Kiyo’s dark eyes held intense interest. “Why not one of the more common moon goddesses, then? Like Diana?”
I hesitated with my answer. In many ways, Diana would have served the same purpose. She, like Selene, was bound to the human world and could keep me grounded here when I needed it. “The others are…solitary goddesses. Even Persephone, who’s technically married. Diana’s a virgin—she’s alone too. But Selene…well, she doesn’t get a lot of press anymore, but she was a more social goddess. A sexual goddess. She opens herself up to other people. And experiences. So I went with her. I just didn’t think it’d be healthy to be marked with three goddesses who were all alone.”
“What about you? Are you alone, Eugenie?” His voice was velvet against me, and I could have drowned in those eyes. They were like chocolate.
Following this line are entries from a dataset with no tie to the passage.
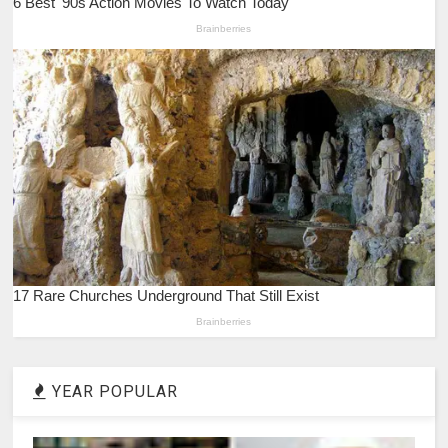
YEAR POPULAR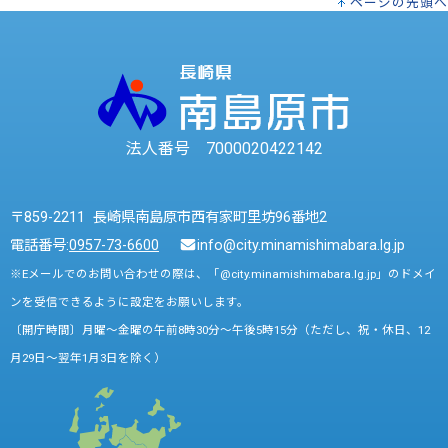
ページの先頭へ
法人番号 7000020422142
〒859-2211 長崎県南島原市西有家町里坊96番地2
電話番号:
0957-73-6600
info@city.minamishimabara.lg.jp
※Eメールでのお問い合わせの際は、「@city.minamishimabara.lg.jp」のドメイ
ンを受信できるように設定をお願いします。
〔開庁時間〕月曜～金曜の午前8時30分～午後5時15分（ただし、祝・休日、12
月29日～翌年1月3日を除く）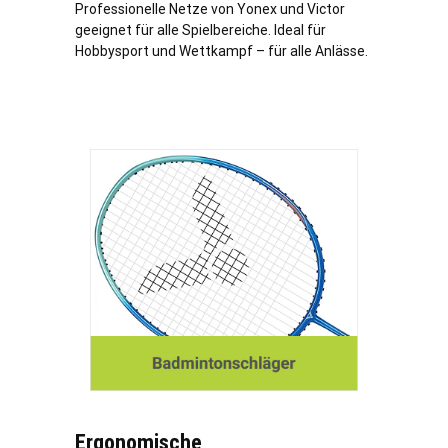
Professionelle Netze von Yonex und Victor
geeignet für alle Spielbereiche. Ideal für
Hobbysport und Wettkampf – für alle Anlässe.
Ergonomische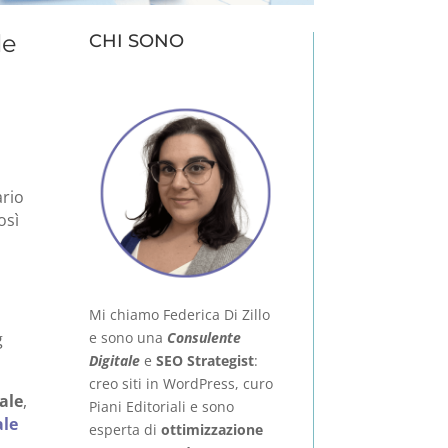
le
CHI SONO
e
ario
osì
Mi chiamo Federica Di Zillo
g
e sono una
Consulente
Digitale
e
SEO Strategist
:
creo siti in WordPress, curo
ale
,
Piani Editoriali e sono
ale
esperta di
ottimizzazione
Chocolate is an aphrodisiac.
“Aren’t we all alone?” I asked with a rueful smile.
“Yes. I think in the end, we all are, no matter what the songs and happy stories say. I guess it’s just a matter of who we choose to be alone with.”
“That’s why I come here, you know. To be alone with other people. There’s isolation in a crowd. You’re hidden. Safe.”
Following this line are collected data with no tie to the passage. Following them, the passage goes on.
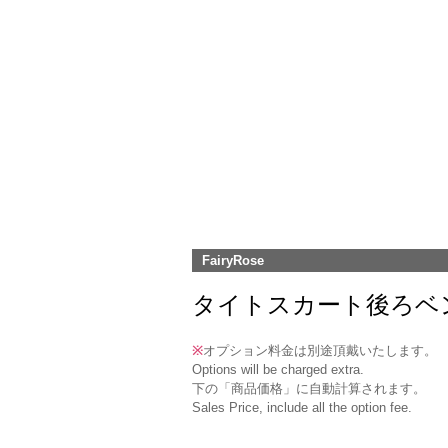
FairyRose
タイトスカート後ろベント(DK-2)
※
オプション料金は別途頂戴いたします。
Options will be charged extra.
下の「商品価格」に自動計算されます。
Sales Price, include all the option fee.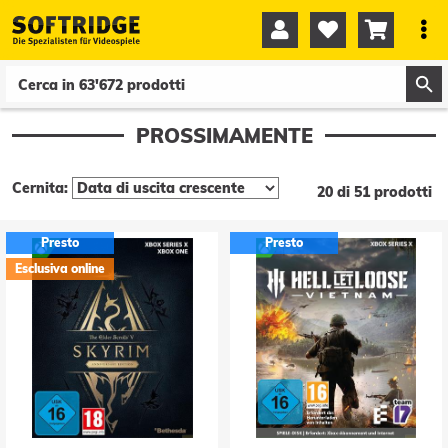




0
0
PROSSIMAMENTE
Cernita:
20 di 51 prodotti
Presto
Presto
Esclusiva online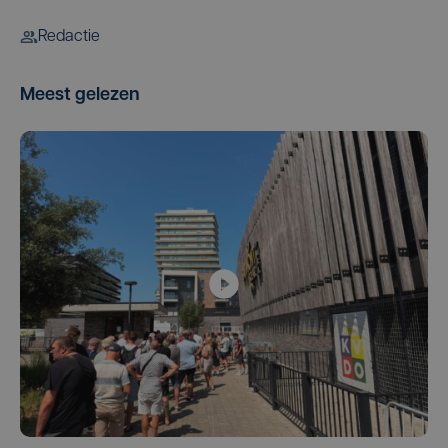
Redactie
Meest gelezen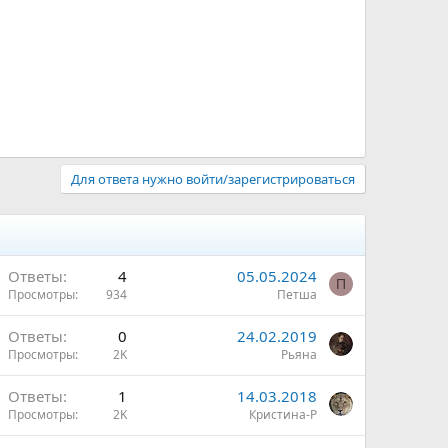
Для ответа нужно войти/зарегистрироваться
Ответы
4
05.05.2024
П
Просмотры
934
Петша
Ответы
0
24.02.2019
Просмотры
2K
Рьяна
Ответы
1
14.03.2018
Просмотры
2K
Кристина-Р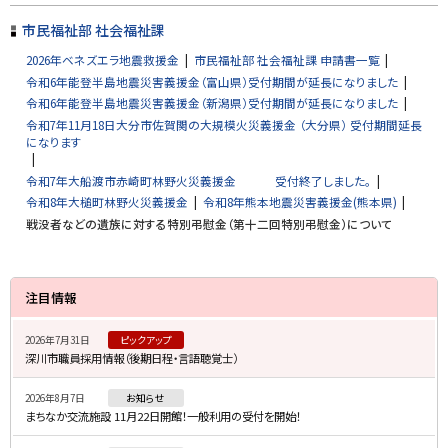
ッ
プ
市民福祉部 社会福祉課
に
2026年ベネズエラ地震救援金
市民福祉部 社会福祉課 申請書一覧
戻
令和6年能登半島地震災害義援金（富山県）受付期間が延長になりました
る
令和6年能登半島地震災害義援金（新潟県）受付期間が延長になりました
令和7年11月18日大分市佐賀関の大規模火災義援金 （大分県） 受付期間延長
になります
令和7年大船渡市赤崎町林野火災義援金 受付終了しました。
令和8年大槌町林野火災義援金
令和8年熊本地震災害義援金(熊本県)
戦没者などの遺族に対する特別弔慰金（第十二回特別弔慰金）について
サ
注目情報
イ
2026年7月31日
ピックアップ
ド
深川市職員採用情報（後期日程・言語聴覚士）
・
2026年8月7日
お知らせ
メ
まちなか交流施設 11月22日開館！一般利用の受付を開始！
ニ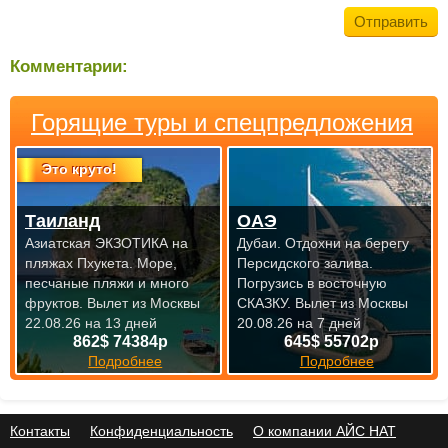
Комментарии:
Горящие туры и спецпредложения
Это круто!
Таиланд
ОАЭ
Азиатская ЭКЗОТИКА на
Дубаи. Отдохни на берегу
пляжах Пхукета. Море,
Персидского залива.
песчаные пляжи и много
Погрузись в восточную
фруктов.
Вылет из Москвы
СКАЗКУ.
Вылет из Москвы
22.08.26 на 13 дней
20.08.26 на 7 дней
862$ 74384р
645$ 55702р
Подробнее
Подробнее
Контакты
Конфиденциальность
О компании АЙС НАТ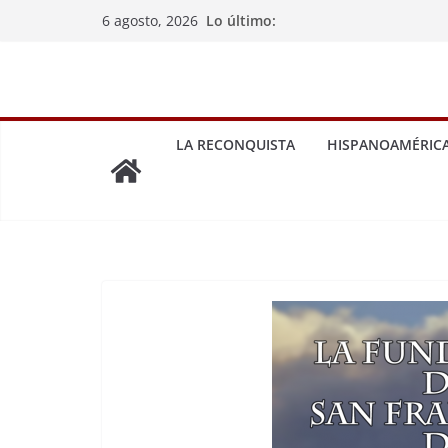
Saltar
Lo último:
6 agosto, 2026
al
contenido
LA RECONQUISTA
HISPANOAMÉRIC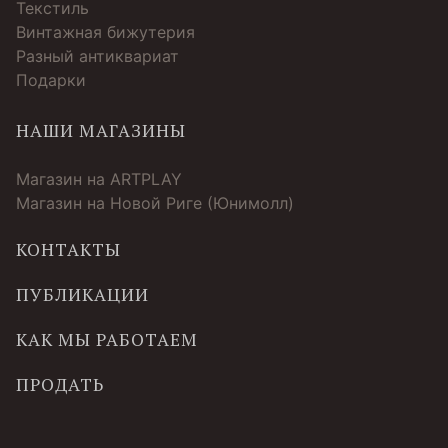
Текстиль
Винтажная бижутерия
Разный антиквариат
Подарки
НАШИ МАГАЗИНЫ
Магазин на ARTPLAY
Магазин на Новой Риге (Юнимолл)
КОНТАКТЫ
ПУБЛИКАЦИИ
КАК МЫ РАБОТАЕМ
ПРОДАТЬ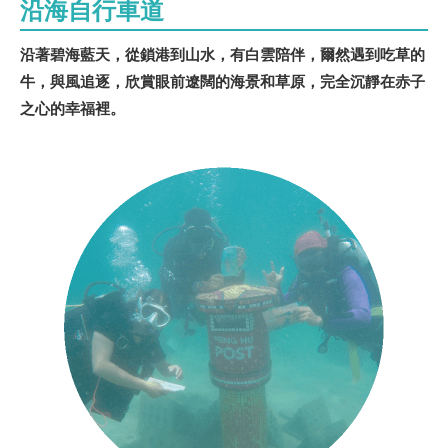
沿海自行車道
沿著碧海藍天，從鎖港到山水，有白雲陪伴，爾然遇到吃草的
牛，與風追逐，欣賞眼前遼闊的海景和草原，完全沉靜在赤子
之心的幸福裡。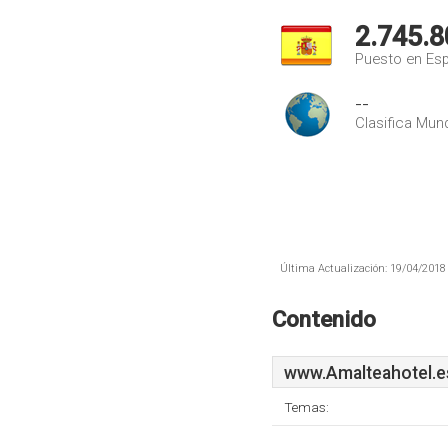
2.745.8
Puesto en Es
--
Clasifica Mund
Última Actualización: 19/04/2018 
Contenido
www.Amalteahotel.e
Temas: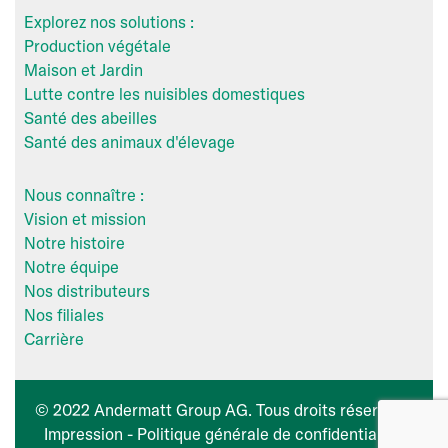
Explorez nos solutions :
Production végétale
Maison et Jardin
Lutte contre les nuisibles domestiques
Santé des abeilles
Santé des animaux d'élevage
Nous connaître :
Vision et mission
Notre histoire
Notre équipe
Nos distributeurs
Nos filiales
Carrière
© 2022 Andermatt Group AG. Tous droits réservés -
Impression
-
Politique générale de confidentialité
.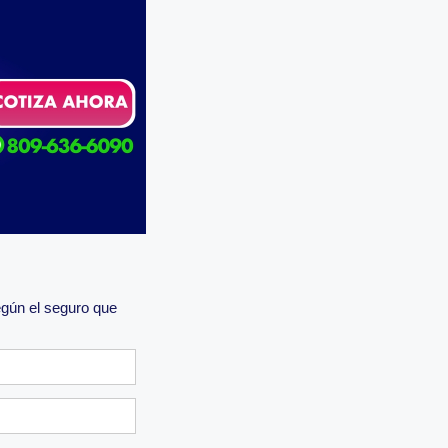
egún el seguro que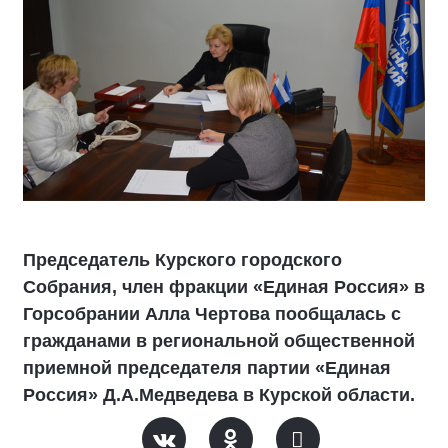
Председатель Курского городского
Собрания, член фракции «Единая Россия» в
Горсобрании Алла Чертова пообщалась с
гражданами в региональной общественной
приемной председателя партии «Единая
Россия» Д.А.Медведева в Курской области.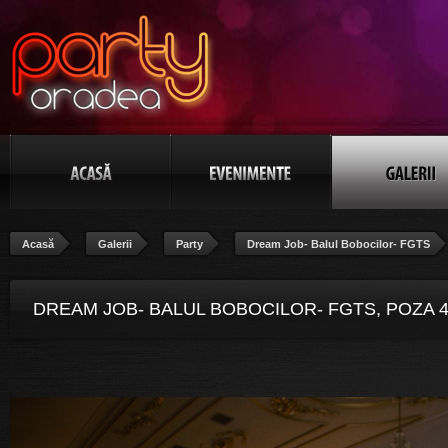
Acasă
Galerii
Party
Dream Job- Balul Bobocilor- FGTS
DREAM JOB- BALUL BOBOCILOR- FGTS, POZA 4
He looked around at the buzzing, moving sea of people in the bar. They were like a wall surrounding us. There but not there. “Yes. Yes, I suppose that’s true.”
“Isn’t that why you’re here too?”
He glanced back down at me, his expression a little less sexual and a bit more pensive. “I don’t know. I’m not sure. I guess maybe I’m here because of you.”
I didn’t have any quick retorts for that, so I started playing with the bottle again. The bartender asked if I wanted another, and I shook my head.